■ **Your instructions**
Below are the records; reproduce all of them exactly but without any images.

■ **Data**
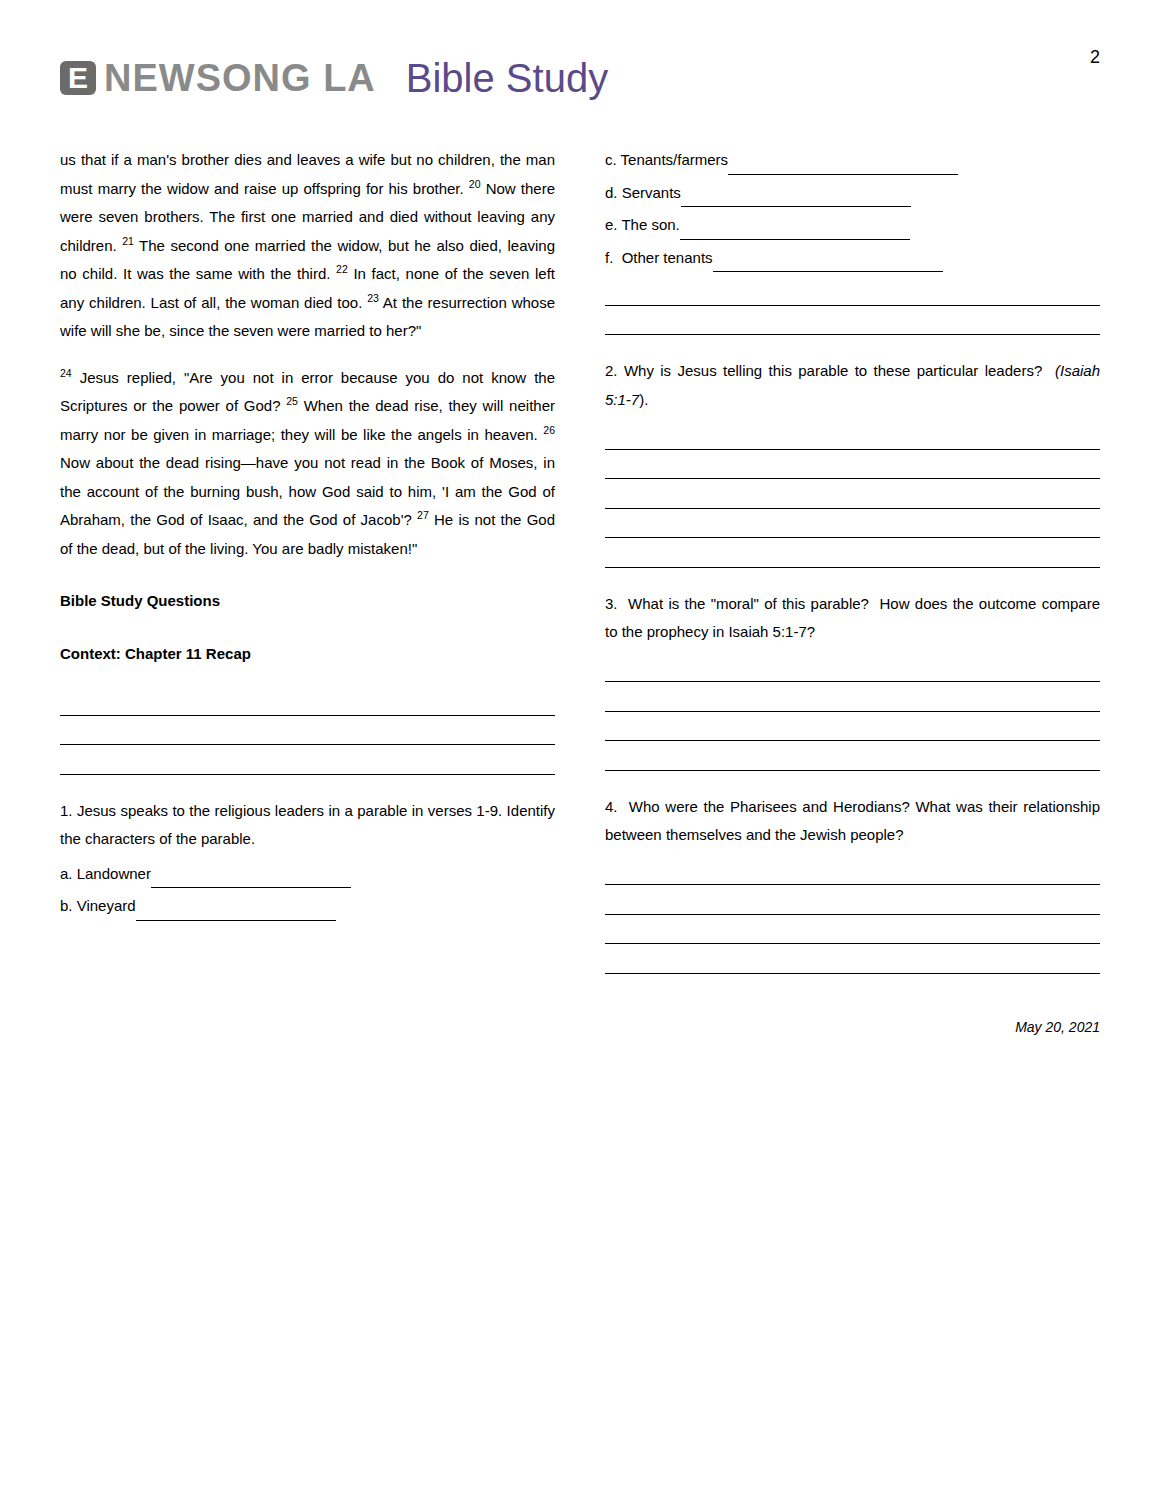E NEWSONG LA
Bible Study
2
us that if a man's brother dies and leaves a wife but no children, the man must marry the widow and raise up offspring for his brother. 20 Now there were seven brothers. The first one married and died without leaving any children. 21 The second one married the widow, but he also died, leaving no child. It was the same with the third. 22 In fact, none of the seven left any children. Last of all, the woman died too. 23 At the resurrection whose wife will she be, since the seven were married to her?"
24 Jesus replied, "Are you not in error because you do not know the Scriptures or the power of God? 25 When the dead rise, they will neither marry nor be given in marriage; they will be like the angels in heaven. 26 Now about the dead rising—have you not read in the Book of Moses, in the account of the burning bush, how God said to him, 'I am the God of Abraham, the God of Isaac, and the God of Jacob'? 27 He is not the God of the dead, but of the living. You are badly mistaken!"
Bible Study Questions
Context: Chapter 11 Recap
1. Jesus speaks to the religious leaders in a parable in verses 1-9. Identify the characters of the parable.
a. Landowner
b. Vineyard
c. Tenants/farmers
d. Servants
e. The son.
f. Other tenants
2. Why is Jesus telling this parable to these particular leaders? (Isaiah 5:1-7).
3. What is the "moral" of this parable? How does the outcome compare to the prophecy in Isaiah 5:1-7?
4. Who were the Pharisees and Herodians? What was their relationship between themselves and the Jewish people?
May 20, 2021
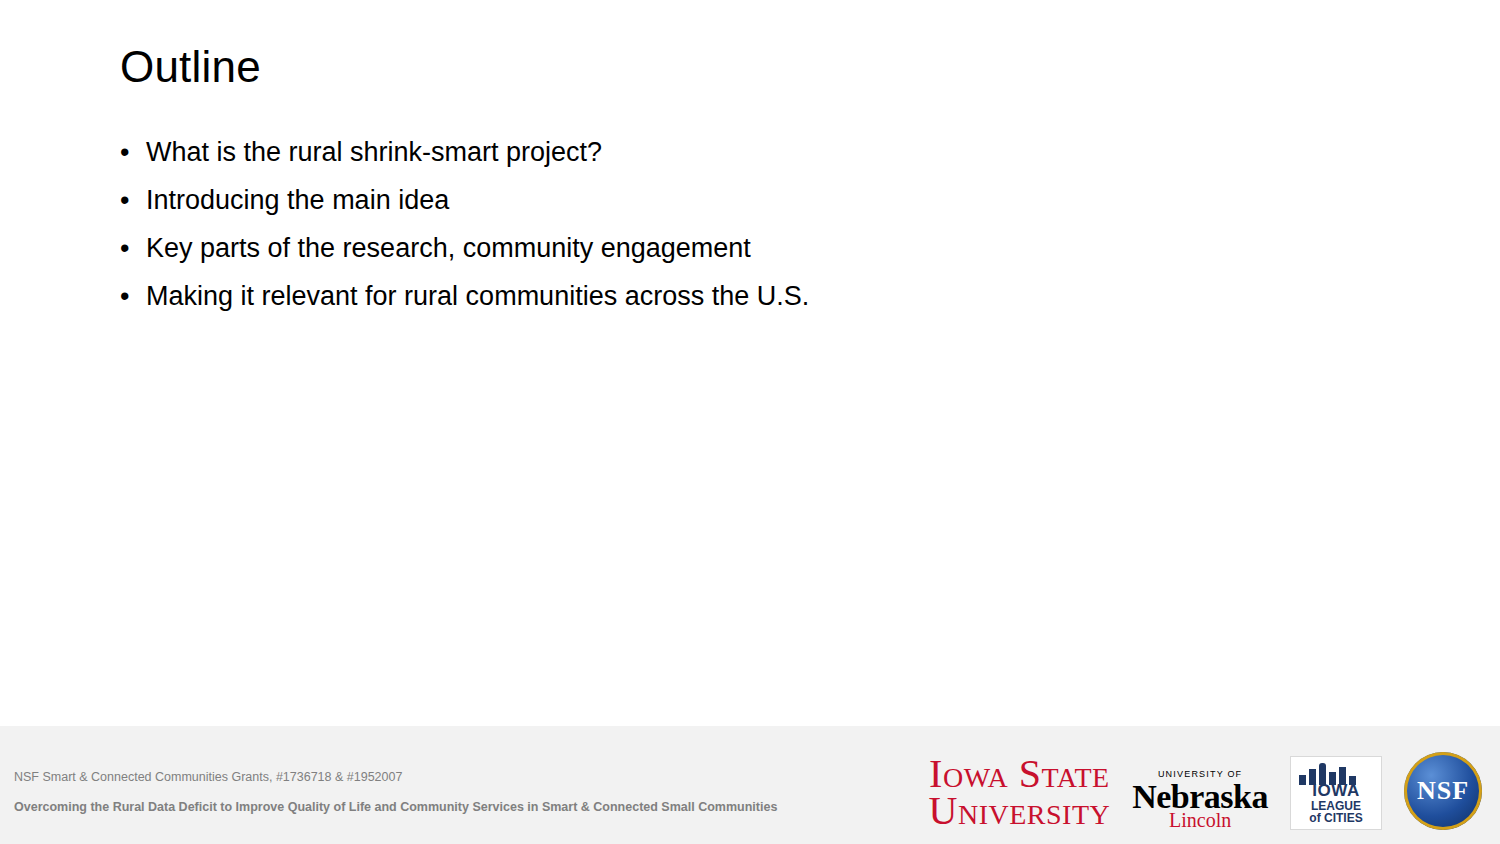Outline
What is the rural shrink-smart project?
Introducing the main idea
Key parts of the research, community engagement
Making it relevant for rural communities across the U.S.
NSF Smart & Connected Communities Grants, #1736718 & #1952007
Overcoming the Rural Data Deficit to Improve Quality of Life and Community Services in Smart & Connected Small Communities
Iowa State University
UNIVERSITY OF Nebraska Lincoln
IOWA LEAGUE of CITIES
NSF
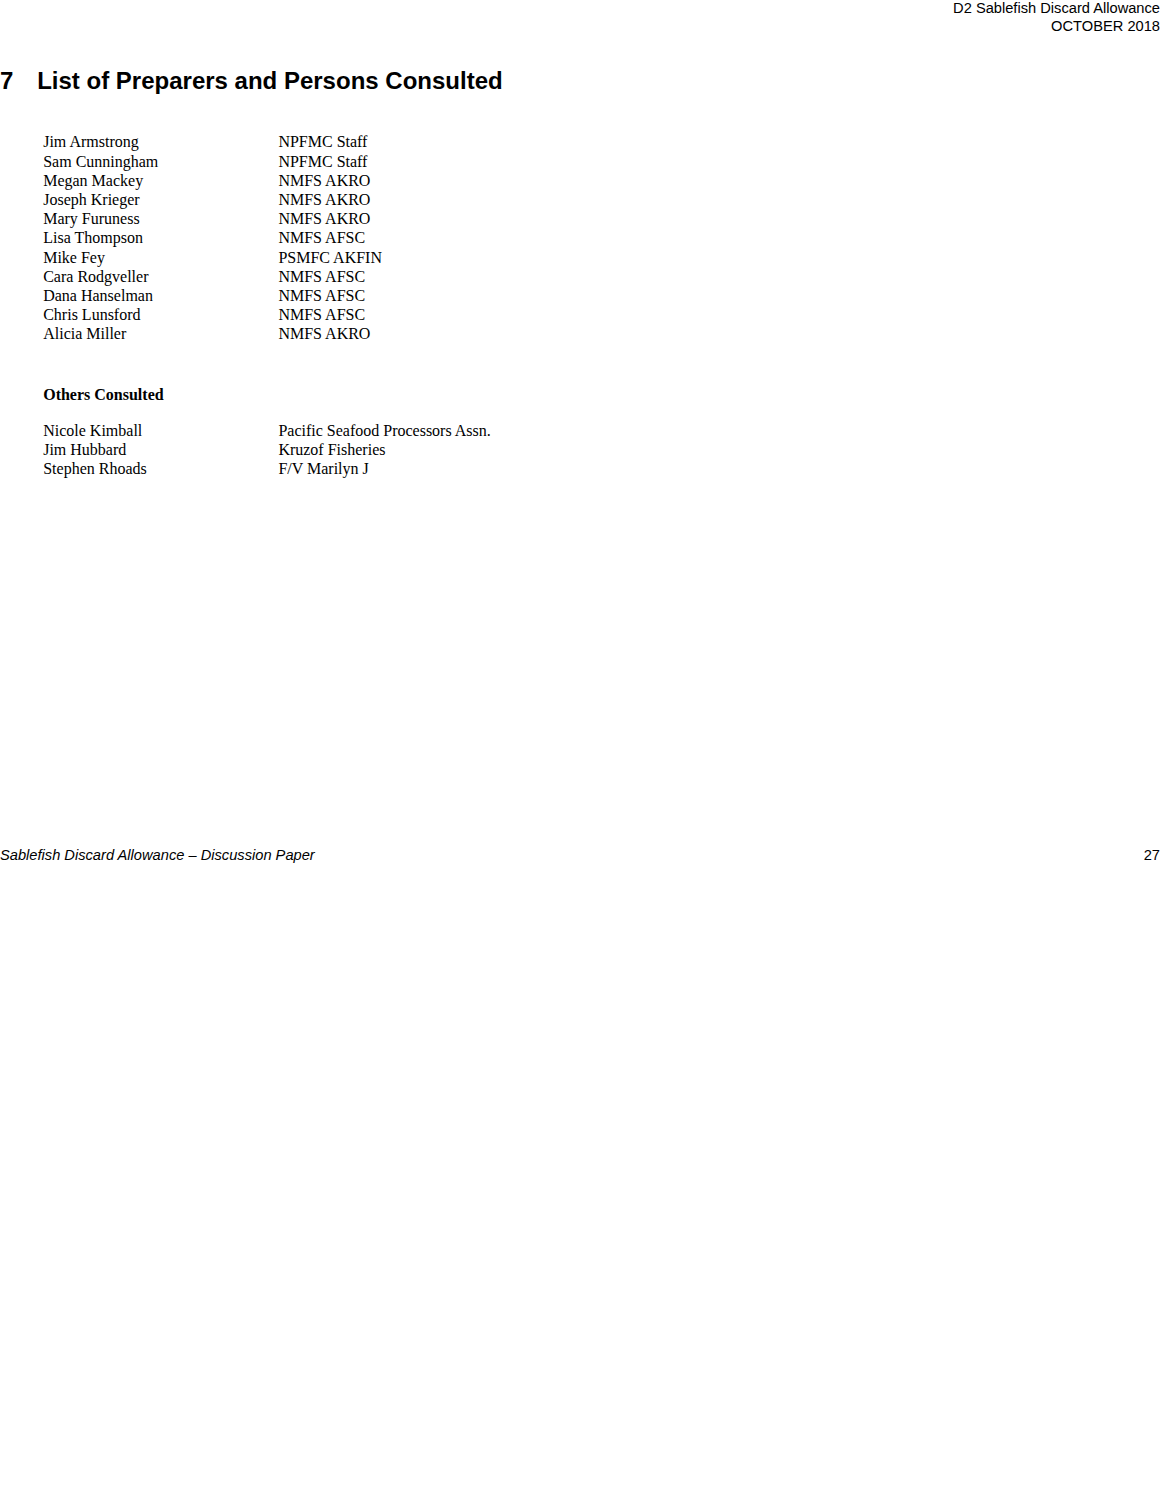D2 Sablefish Discard Allowance
OCTOBER 2018
7 List of Preparers and Persons Consulted
| Jim Armstrong | NPFMC Staff |
| Sam Cunningham | NPFMC Staff |
| Megan Mackey | NMFS AKRO |
| Joseph Krieger | NMFS AKRO |
| Mary Furuness | NMFS AKRO |
| Lisa Thompson | NMFS AFSC |
| Mike Fey | PSMFC AKFIN |
| Cara Rodgveller | NMFS AFSC |
| Dana Hanselman | NMFS AFSC |
| Chris Lunsford | NMFS AFSC |
| Alicia Miller | NMFS AKRO |
Others Consulted
| Nicole Kimball | Pacific Seafood Processors Assn. |
| Jim Hubbard | Kruzof Fisheries |
| Stephen Rhoads | F/V Marilyn J |
Sablefish Discard Allowance – Discussion Paper 27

■ **Your response**
E NEWSONG LA
Bible Study
2
us that if a man's brother dies and leaves a wife but no children, the man must marry the widow and raise up offspring for his brother. 20 Now there were seven brothers. The first one married and died without leaving any children. 21 The second one married the widow, but he also died, leaving no child. It was the same with the third. 22 In fact, none of the seven left any children. Last of all, the woman died too. 23 At the resurrection whose wife will she be, since the seven were married to her?"
24 Jesus replied, "Are you not in error because you do not know the Scriptures or the power of God? 25 When the dead rise, they will neither marry nor be given in marriage; they will be like the angels in heaven. 26 Now about the dead rising—have you not read in the Book of Moses, in the account of the burning bush, how God said to him, 'I am the God of Abraham, the God of Isaac, and the God of Jacob'? 27 He is not the God of the dead, but of the living. You are badly mistaken!"
Bible Study Questions
Context: Chapter 11 Recap
1. Jesus speaks to the religious leaders in a parable in verses 1-9. Identify the characters of the parable.
a. Landowner
b. Vineyard
c. Tenants/farmers
d. Servants
e. The son.
f. Other tenants
2. Why is Jesus telling this parable to these particular leaders? (Isaiah 5:1-7).
3. What is the "moral" of this parable? How does the outcome compare to the prophecy in Isaiah 5:1-7?
4. Who were the Pharisees and Herodians? What was their relationship between themselves and the Jewish people?
May 20, 2021
Outline
What is the rural shrink-smart project?
Introducing the main idea
Key parts of the research, community engagement
Making it relevant for rural communities across the U.S.
NSF Smart & Connected Communities Grants, #1736718 & #1952007
Overcoming the Rural Data Deficit to Improve Quality of Life and Community Services in Smart & Connected Small Communities
Iowa State University
UNIVERSITY OF Nebraska Lincoln
IOWA LEAGUE of CITIES
NSF
D2 Sablefish Discard Allowance
OCTOBER 2018
7 List of Preparers and Persons Consulted
| Jim Armstrong | NPFMC Staff |
| Sam Cunningham | NPFMC Staff |
| Megan Mackey | NMFS AKRO |
| Joseph Krieger | NMFS AKRO |
| Mary Furuness | NMFS AKRO |
| Lisa Thompson | NMFS AFSC |
| Mike Fey | PSMFC AKFIN |
| Cara Rodgveller | NMFS AFSC |
| Dana Hanselman | NMFS AFSC |
| Chris Lunsford | NMFS AFSC |
| Alicia Miller | NMFS AKRO |
Others Consulted
| Nicole Kimball | Pacific Seafood Processors Assn. |
| Jim Hubbard | Kruzof Fisheries |
| Stephen Rhoads | F/V Marilyn J |
Sablefish Discard Allowance – Discussion Paper 27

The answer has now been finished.